MATERIAL FOR THE TASK:
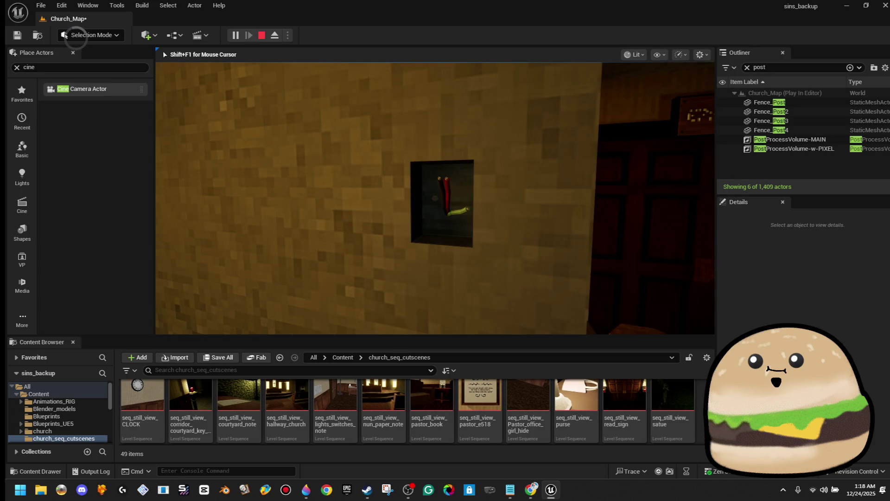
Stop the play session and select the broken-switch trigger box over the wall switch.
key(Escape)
...
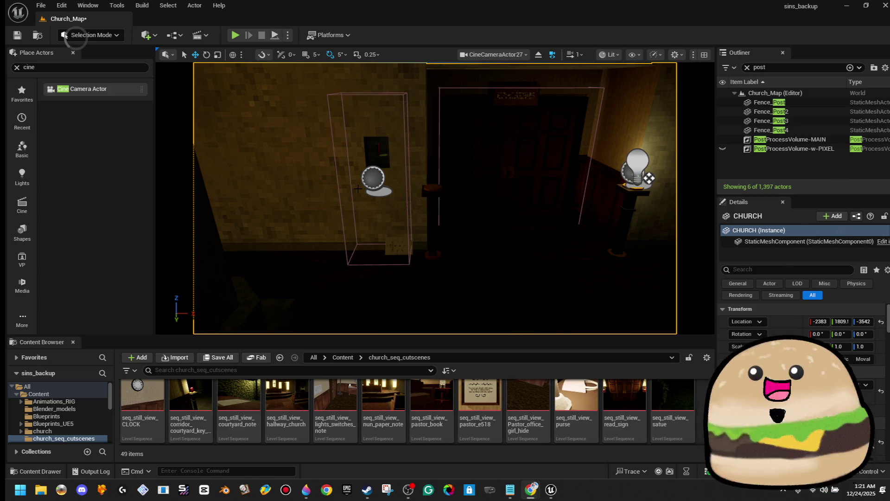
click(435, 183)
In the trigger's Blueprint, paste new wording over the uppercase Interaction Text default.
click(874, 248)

INSTRUCTIONS TO FOLLOW:
The result should be every line that contains "trigger", copied from the entries.

PROBLEM SOLUTION:
Stop the play session and select the broken-switch trigger box over the wall switch.
In the trigger's Blueprint, paste new wording over the uppercase Interaction Text default.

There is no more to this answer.